Some experimental data indicate that high initial decomposition rates can result in slower organic matter decay at the later stages (Hobbie et al. 2012). Such observations are perfectly reproduced by our model implementation, in which high initial decomposition rates lead to a change in molecular composition of the decomposing matrix that translates into a larger value of the intermolecular protection parameter, which, in turn, alters the decay process. Interestingly, our mathematical formulation of the equations describing the intermolecular protection and microbial turnover also shows that, at least after one year of decomposition, the mass of organic matter cannot reach the zero value, but asymptotically stabilizes around minimal limit values.

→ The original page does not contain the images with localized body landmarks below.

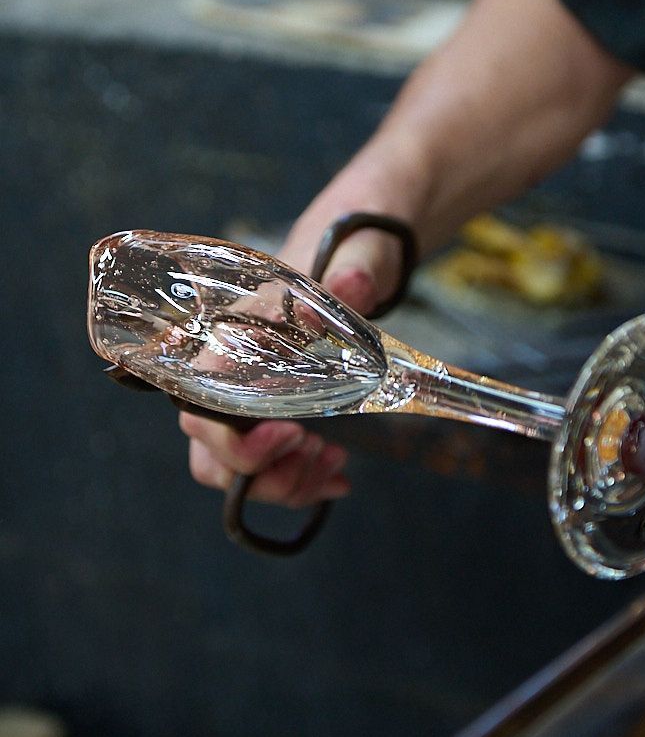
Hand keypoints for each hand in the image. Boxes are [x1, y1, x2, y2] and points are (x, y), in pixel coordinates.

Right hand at [180, 220, 403, 505]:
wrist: (346, 253)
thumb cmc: (338, 253)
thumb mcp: (350, 259)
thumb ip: (351, 274)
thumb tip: (351, 286)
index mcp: (227, 341)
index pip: (201, 413)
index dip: (238, 444)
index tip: (294, 435)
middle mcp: (223, 376)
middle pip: (212, 456)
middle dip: (265, 474)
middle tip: (318, 452)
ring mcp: (242, 401)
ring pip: (234, 472)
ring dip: (284, 483)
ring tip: (333, 460)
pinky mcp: (268, 415)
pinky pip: (264, 471)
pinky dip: (300, 483)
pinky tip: (338, 472)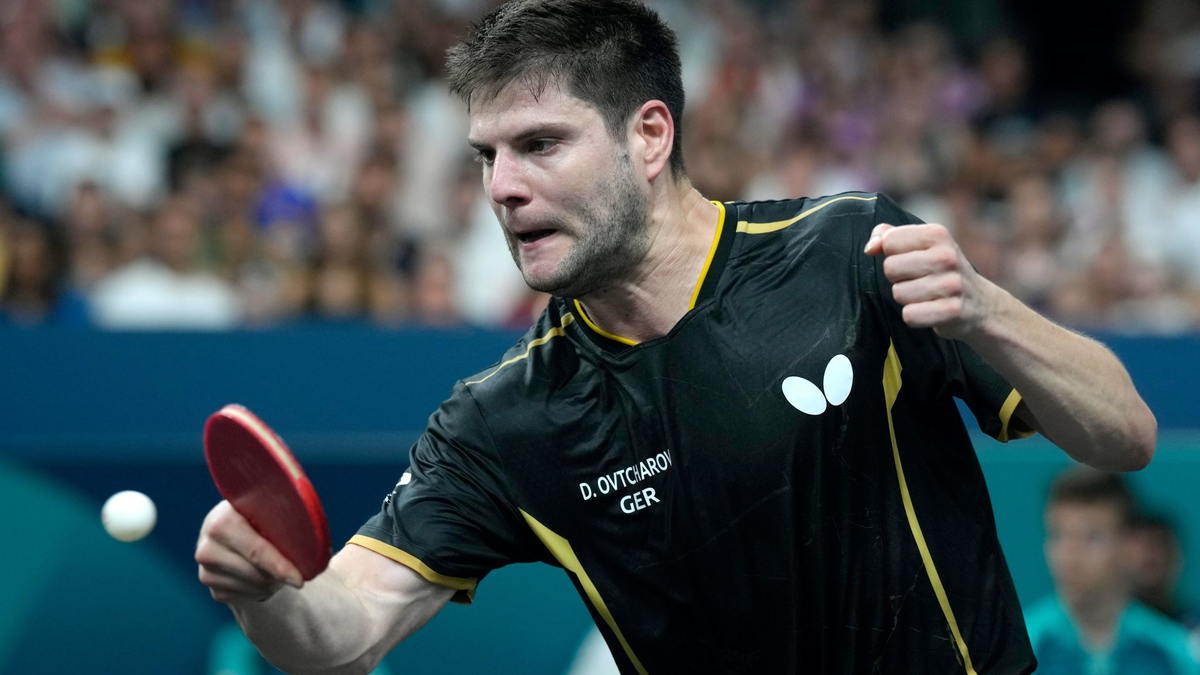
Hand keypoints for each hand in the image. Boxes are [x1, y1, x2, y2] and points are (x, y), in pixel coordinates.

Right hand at [196, 500, 304, 604]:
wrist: (234, 531)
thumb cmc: (261, 519)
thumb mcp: (270, 513)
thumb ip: (285, 523)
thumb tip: (311, 548)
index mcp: (222, 520)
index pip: (256, 550)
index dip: (280, 566)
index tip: (299, 580)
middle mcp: (207, 547)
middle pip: (256, 574)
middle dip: (280, 575)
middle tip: (296, 571)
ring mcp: (206, 571)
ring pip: (255, 587)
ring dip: (273, 582)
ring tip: (276, 567)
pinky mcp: (213, 589)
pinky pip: (248, 598)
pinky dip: (262, 590)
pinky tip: (261, 575)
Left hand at [863, 223, 994, 339]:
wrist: (982, 305)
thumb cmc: (942, 271)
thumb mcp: (923, 245)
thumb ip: (890, 236)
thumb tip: (870, 247)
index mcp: (937, 234)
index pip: (889, 240)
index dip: (892, 254)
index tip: (908, 259)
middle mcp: (946, 256)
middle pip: (890, 268)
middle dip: (898, 278)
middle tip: (918, 280)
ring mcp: (951, 284)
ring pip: (898, 293)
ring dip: (907, 299)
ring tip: (926, 295)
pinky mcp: (952, 310)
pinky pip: (910, 315)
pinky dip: (915, 317)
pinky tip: (930, 311)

A further critical issue in current decomposition models is the different underlying philosophies with respect to the influence of soil mineral N and P on litter dynamics. Nitrogen content and N related indexes such as C/N and lignin/N ratios have been often used as chemical parameters in organic matter models (Shibu et al. 2006; Adair et al. 2008). However, the reliability of such indicators throughout the decomposition process has been often criticized based on empirical evidence (Berg and McClaugherty 2013; Hättenschwiler et al. 2011; Bonanomi et al. 2013). In fact, exercises on previous models indicated that the exclusion of N from decomposition model variables does not preclude the possibility to correctly predict short- and medium-term organic matter decomposition dynamics (Palosuo et al. 2005; Incerti et al. 2011). In a recent comparative analysis on the application of different models in order to predict long-term decomposition in different biomasses, Bonan et al. (2013) observed that reliable modelling predictions of C-N dynamics and N mobilization are largely context-dependent. The inconsistency between simulations and observations could be related to the different implementations of the effects of mineral nutrient by different models. In this respect, our simulations implicitly assume that conditions of N availability do not limit decomposition process. While our choice appears justifiable, further applications of the OMDY model to existing datasets on long-term decomposition (e.g. LIDET, Bonan et al. 2013) should help to clarify whether it is possible to fit observations using our improved evaluation of molecular composition of organic matter, irrespective of N and P dynamics.